For my reference, these were the parts of the implementation that gave me the most trouble:

  • I originally took the approach of using an extrinsically typed representation. This seemed more intuitive to me, and I got quite far with this. Where it started to cause significant problems was in certain proofs of equality between terms where HEqs started popping up. I didn't know how to proceed, so I decided to switch to an intrinsically typed representation. This actually just resulted in large amounts of code being deleted!
  • Likewise, I was originally using my own Vector implementation instead of a List for the definition of Context. For like 99% of the implementation, this never caused a problem. The one spot where it started introducing problems was when I started implementing the σ-algebra, specifically the implementation of extᵣ. This caused the same problems as mentioned above (introduction of HEqs). Someone on the Lean Zulip suggested a pattern that is used in Mathlib to deal with these kinds of equalities between types. I made some progress by doing so (not completely), but decided to just go with using a List instead. I will likely continue to use List for future implementations until I reach a point where a Vector would provide significant benefit.
  • Implementing the σ-algebra. This actually was the hardest part (at least in terms of how long it took me) of the entire implementation and it came down to just one proof in particular. I was actually expecting this to be rather easy because I was able to follow most of what is mentioned in the corresponding PLFA chapter. However, the noticeable difference is that their implementation is only for the UTLC and the introduction of different types in mine caused various issues. The file with the implementation in this repo has more details on the particular proof I had trouble with.
  • Proving weak normalization. So this language is actually almost completely trivial to prove weak normalization for, except for the presence of the let expression. I took the approach of using logical relations, in particular I followed the proof as described in http://www.cs.cmu.edu/~rwh/courses/chtt/pdfs/kripke-steps.pdf. It turns out I didn't need to go as far as they did to complete the proof, but it was very helpful in getting me to the endpoint.

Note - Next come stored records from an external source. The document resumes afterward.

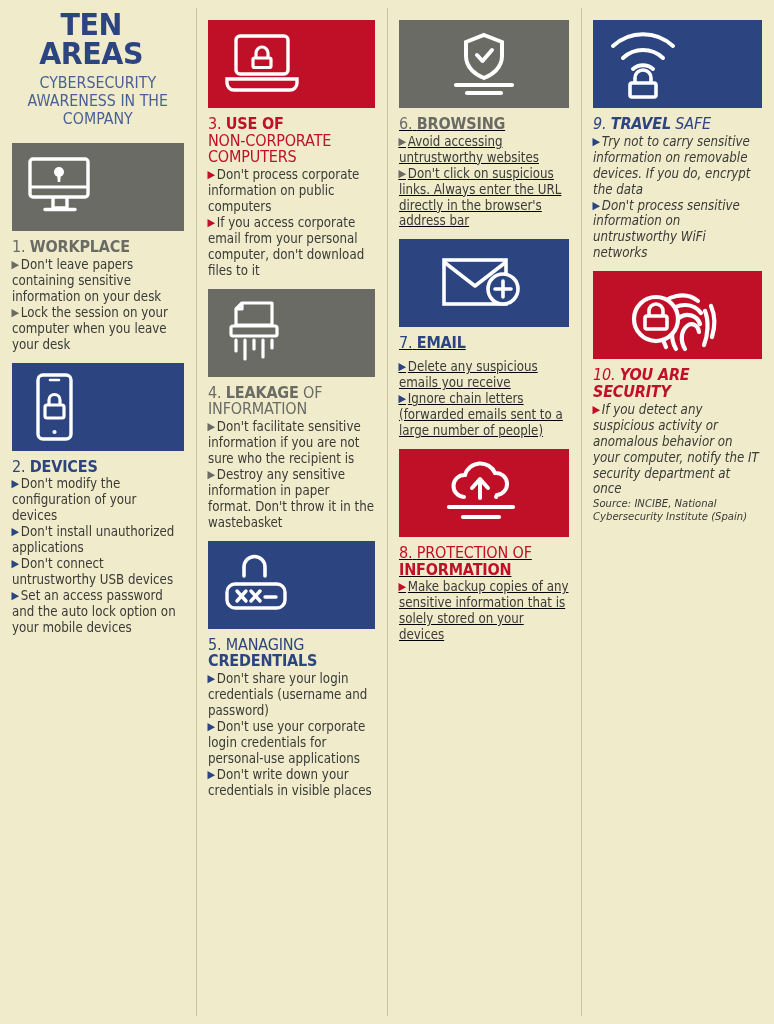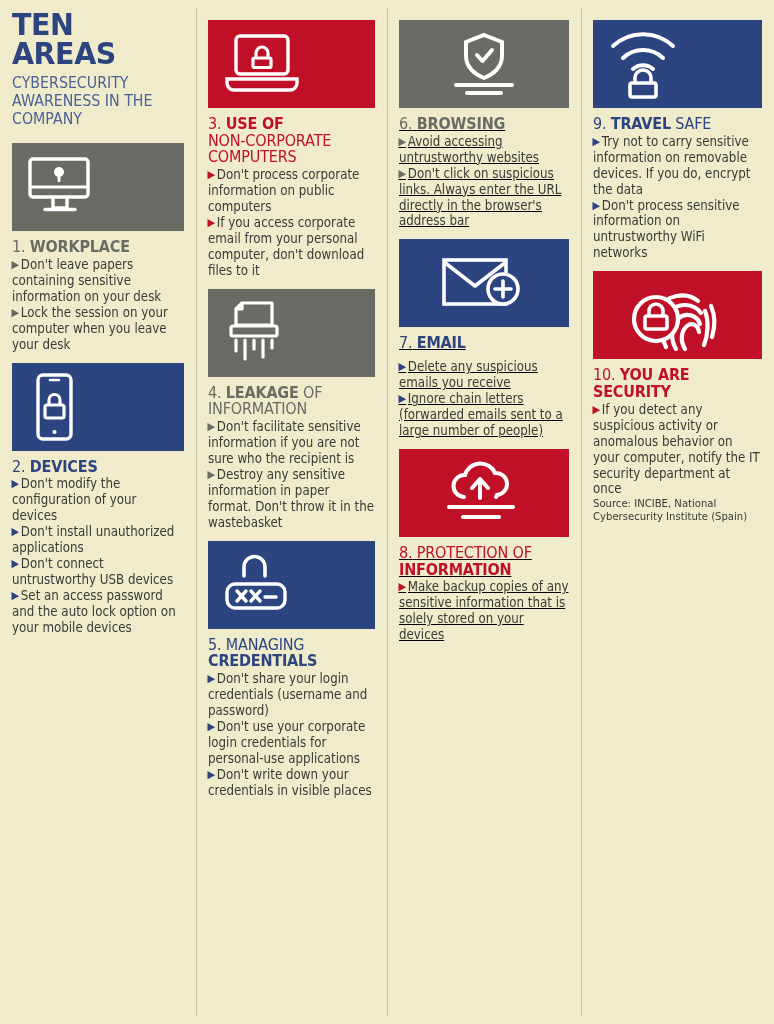--- a/index.html
+++ b/index.html
@@ -22,34 +22,34 @@
   }
 
   .column {
     position: relative;
     height: 1024px;
     padding: 10px 12px 0 12px;
   }
   .col-1 { width: 196px; }
   .col-2 { width: 191px; }
   .col-3 { width: 194px; text-decoration: underline; }
-  .col-4 { width: 193px; }
+  .col-4 { width: 193px; font-style: italic; }
 
   .column + .column::before {
     content: "";
     position: absolute;
     left: 0px;
     top: 8px;
     bottom: 8px;
     width: 1px;
     background: #C8C3A2;
   }
 
   
-  .masthead { margin-bottom: 16px; }
+  .masthead { margin-bottom: 16px; text-align: center; }
   .mast-title {
     font-family: "DejaVu Sans", sans-serif;
     font-weight: bold;
     font-size: 31px;
     line-height: 0.95;
     letter-spacing: -0.5px;
     color: #2C4480;
     transform: scaleX(0.92);
     transform-origin: left center;
   }

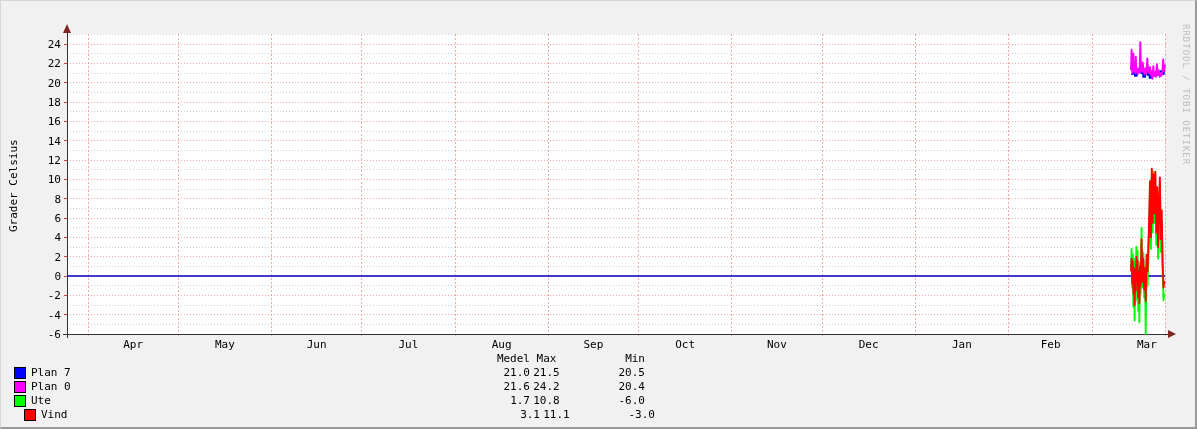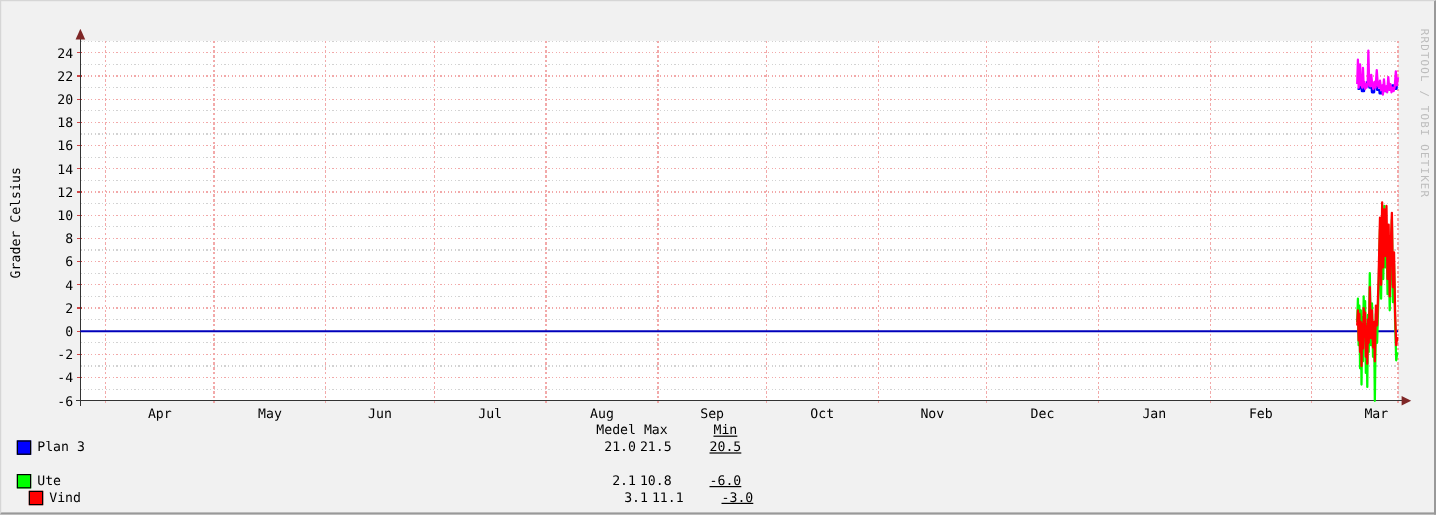--- a/index.html
+++ b/index.html
@@ -34,21 +34,21 @@
   svg.plot{position:absolute;left:0;top:0;}
   .shdr,.srow{position:absolute;left:0;width:100%;height:14px;line-height:14px;}
   .swatch{
     position:absolute;left:13px;top:1px;
     width:10px;height:10px;border:1px solid #000;
     box-sizing:content-box;background:#888;
   }
   .slabel{position:absolute;left:30px;white-space:pre;}
   .colA{position:absolute;left:440px;width:89px;text-align:right;}
   .colB{position:absolute;left:505px;width:81px;text-align:center;}
-  .colC{position:absolute;left:563px;width:81px;text-align:center;text-decoration:underline;}
+  .colC{position:absolute;left:563px;width:81px;text-align:right;}
 </style>
 </head>
 <body>
 
 <div class="canvas">
 
 
   <div class="y-axis-title">Grader Celsius</div>
 
   <svg class="plot" id="plot-svg" width="1194" height="426" viewBox="0 0 1194 426">
@@ -155,31 +155,38 @@
   <div class="watermark">RRDTOOL / TOBI OETIKER</div>
 
   <div class="shdr" style="top:351px;">
     <span class="colA">Medel</span>
     <span class="colB">Max</span>
     <span class="colC">Min</span>
   </div>
 
   <div class="srow" style="top:365px;">
     <span class="swatch" style="background: rgb(0, 0, 255);"></span>
-    <span class="slabel">Plan 3</span>
+    <span class="slabel">Plan 7</span>
     <span class="colA">21.0</span>
     <span class="colB">21.5</span>
     <span class="colC">20.5</span>
   </div>
 
+  <div class="srow" style="top:379px;">
+    <span class="swatch" style="background: rgb(255, 0, 255);"></span>
+    <span class="slabel">Plan 0</span>
+    <span class="colA">21.6</span>
+    <span class="colB">24.2</span>
+    <span class="colC">20.4</span>
+  </div>
 
   <div class="srow" style="top:393px;">
     <span class="swatch" style="background: rgb(0, 255, 0);"></span>
     <span class="slabel">Ute</span>
-    <span class="colA">2.1</span>
+    <span class="colA">1.7</span>
     <span class="colB">10.8</span>
     <span class="colC">-6.0</span>
   </div>
 
   <div class="srow" style="top:407px;margin-left:10px;">
     <span class="swatch" style="background: rgb(255, 0, 0);"></span>
     <span class="slabel">Vind</span>
     <span class="colA">3.1</span>
     <span class="colB">11.1</span>
     <span class="colC">-3.0</span>

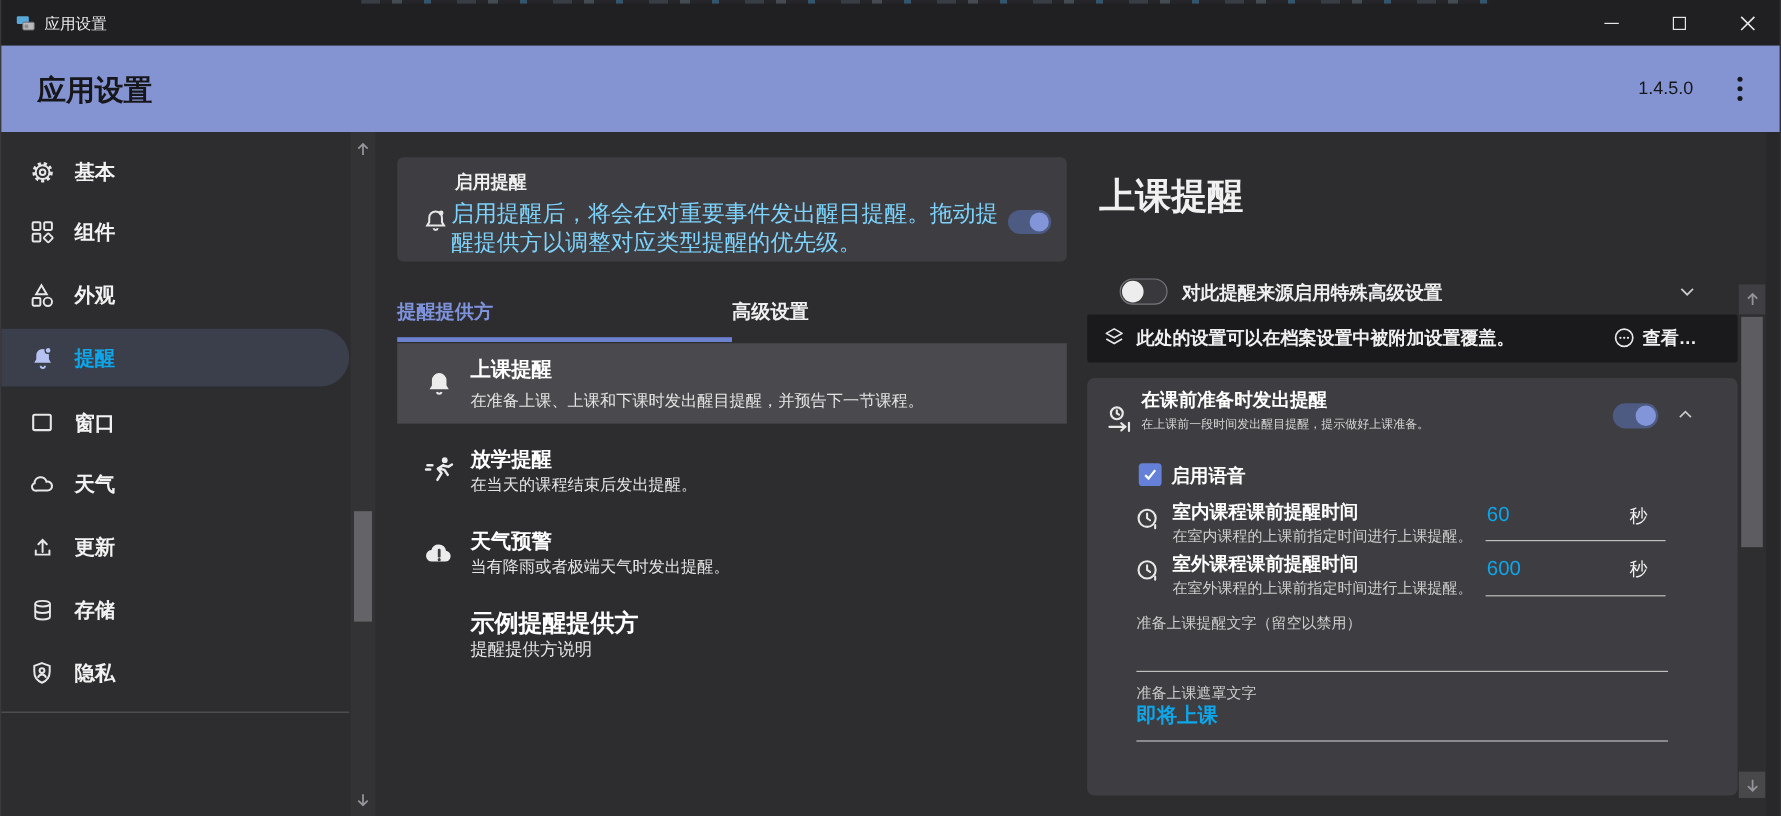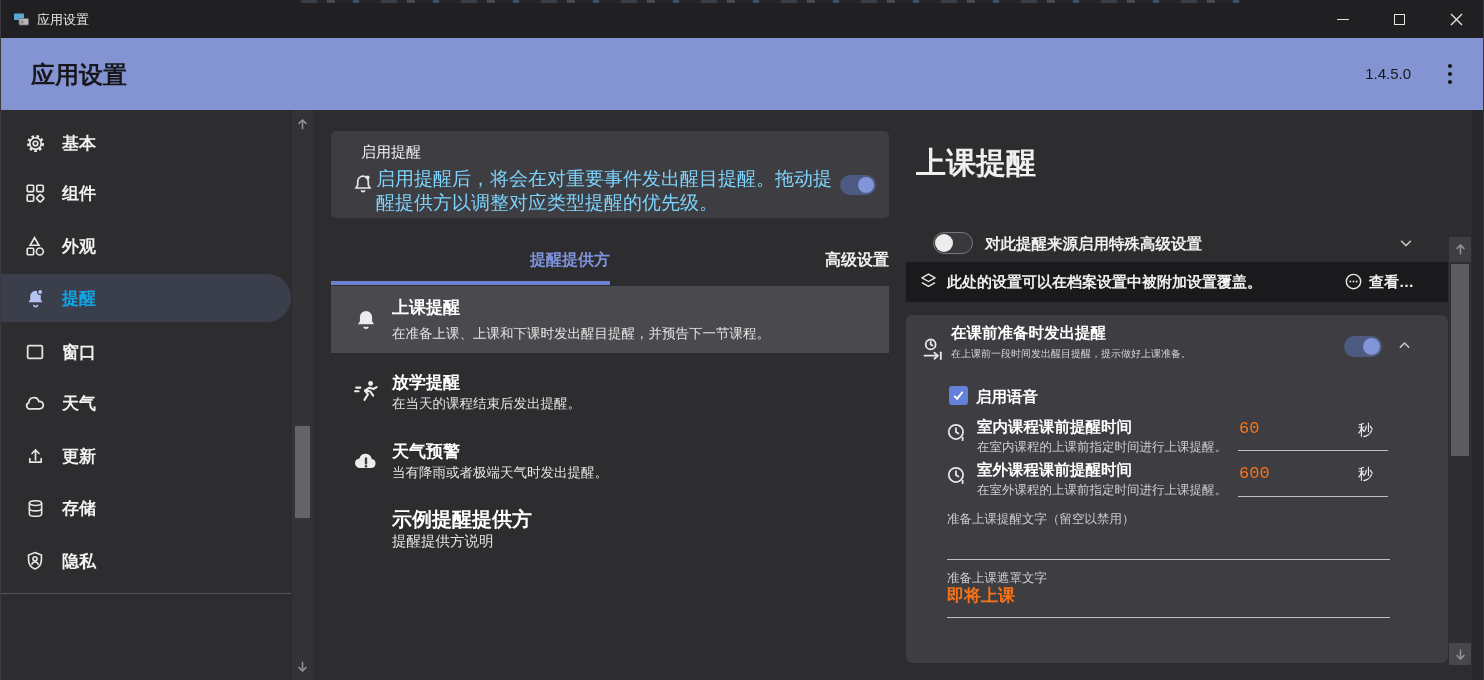--- a/index.html
+++ b/index.html
@@ -38,39 +38,39 @@
 
   
   .card { position:absolute; background:#3e3e42; border-radius:5px; }
   .toggle { position:absolute; border-radius:11px; }
   .toggle .knob { position:absolute; top:2px; border-radius:50%; }
   .toggle.on { background:#4d5a82; }
   .toggle.on .knob { right:2px; width:16px; height:16px; background:#8295d8; }
   .toggle.off { background:#39393d; border:1px solid #77777b; }
   .toggle.off .knob { left:1px; top:1px; width:18px; height:18px; background:#ededed; }
 
-  .tab { position:absolute; top:238px; width:279px; height:44px; display:flex; align-items:center; justify-content:flex-end;
+  .tab { position:absolute; top:238px; width:279px; height:44px; display:flex; align-items:center; justify-content:flex-start;
          font-size:16px; font-weight:700; color:#f0f0f0; cursor:default; }
   .tab.active { color:#7e93dc; }
   .tab-underline { position:absolute; left:330px; top:281px; width:279px; height:4px; background:#6c82cf; }
 
   .prov-row { position:absolute; left:330px; width:558px; cursor:default; }
   .prov-row.selected { background:#4a4a4e; }
   .prov-ico { position:absolute; left:15px; top:0; width:40px; height:100%; display:flex; align-items:center; justify-content:center; }
   .prov-title { position:absolute; left:61px; font-size:17px; font-weight:700; color:#fff; }
   .prov-desc { position:absolute; left:61px; font-size:13.5px; color:#e3e3e3; }
 
   
   .detail-h1 { position:absolute; left:915px; top:143px; font-size:30px; font-weight:700; }
   .infobar { position:absolute; left:905px; top:262px; width:542px; height:40px; background:#1a1a1d; border-radius:2px; }
   .field-title { font-size:15.5px; font-weight:700; color:#fff; }
   .field-sub { font-size:12.5px; color:#cdcdcd; }
   .u-line { position:absolute; height:0; border-top:1.5px solid #bfbfbf; }
-  input.bare { background:transparent; border:none; outline:none; color:#f97316;
-               font-family:Liberation Mono, monospace; padding:0; }
+  input.bare { background:transparent; border:none; outline:none; color:#0ea5e9;
+               font-family:Liberation Sans, sans-serif; padding:0; }
   .checkbox { position:absolute; width:19px; height:19px; background:#6580d8; border-radius:3px;
               display:flex; align-items:center; justify-content:center; }
   svg { display:block; }
 </style>
 </head>
 <body>
 
 <div id="app">
 
   <div id="titlebar">
@@ -211,21 +211,21 @@
   </div>
 
   <div class="card" style="left:330px;top:131px;width:558px;height:87px">
     <span class="abs" style="left:20px;top:41px">
       <svg width="24" height="24" viewBox="0 0 24 24" fill="none" stroke="#e6e6e6" stroke-width="1.7">
           <path d="M12 4.2a5.3 5.3 0 0 0-5.3 5.3v3.6L5 16h14l-1.7-2.9V9.5A5.3 5.3 0 0 0 12 4.2z"></path>
           <path d="M10.3 18.3a1.8 1.8 0 0 0 3.5 0"></path>
           <circle cx="16.6" cy="5.4" r="2" fill="#e6e6e6" stroke="none"></circle>
         </svg>
     </span>
-    <div class="abs" style="left:30px;top:12px;font-size:15px;font-weight:400">启用提醒</div>
+    <div class="abs" style="left:48px;top:12px;font-size:15px;font-weight:700">启用提醒</div>
     <div class="abs" style="left:45px;top:36px;width:462px;font-size:19px;line-height:24px;color:#7dd3fc">启用提醒后，将会在对重要事件发出醒目提醒。拖动提醒提供方以调整对应类型提醒的优先级。</div>
     <div class="toggle on" style="left:509px;top:44px;width:36px;height:20px">
         <div class="knob"></div>
       </div>
   </div>
 
   <div class="tab active" style="left:330px">
       <span>提醒提供方</span>
     </div>
   <div class="tab" style="left:609px">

I expect that as I start working in more complex lambda calculi, their approach will be instrumental.
  • Proving strong normalization. I actually had thought that proving strong normalization would be trivial. This is because I had already proven weak normalization and determinism which together imply strong normalization. But I just couldn't figure out how to make that step, especially when taking into account the constructive definition of well-foundedness (i.e. accessibility). I got quite stuck because in my mind, I needed termination of reduction in order to proving termination which confused me a lot. Interestingly, I tried using ChatGPT to help a bit. I was a bit wary of using ChatGPT because I wasn't completely confident I could discern whether it was telling the truth, and in general it wasn't very helpful. It suggested certain approaches that didn't seem realistic to me. Eventually though, it suggested that I prove strong normalization by first showing a well-foundedness relation on the size of terms which I could do using determinism and weak normalization. In hindsight, this seems completely obvious, but it was a big step in helping me get a better understanding of well-foundedness and termination in Lean.
  • A lot of problems in Lean dealing with not being able to perform a rewrite that I thought I would be able to. A huge thanks to everyone on the Lean Zulip for helping me through various problems, it has increased my toolset significantly and hopefully these problems will happen less over time.
  • Other problems in Lean around the usage of mutually recursive inductive types or functions. Sometimes Lean would complain about not being able to prove termination, but I was always able to figure out how to convince it (without even using termination_by).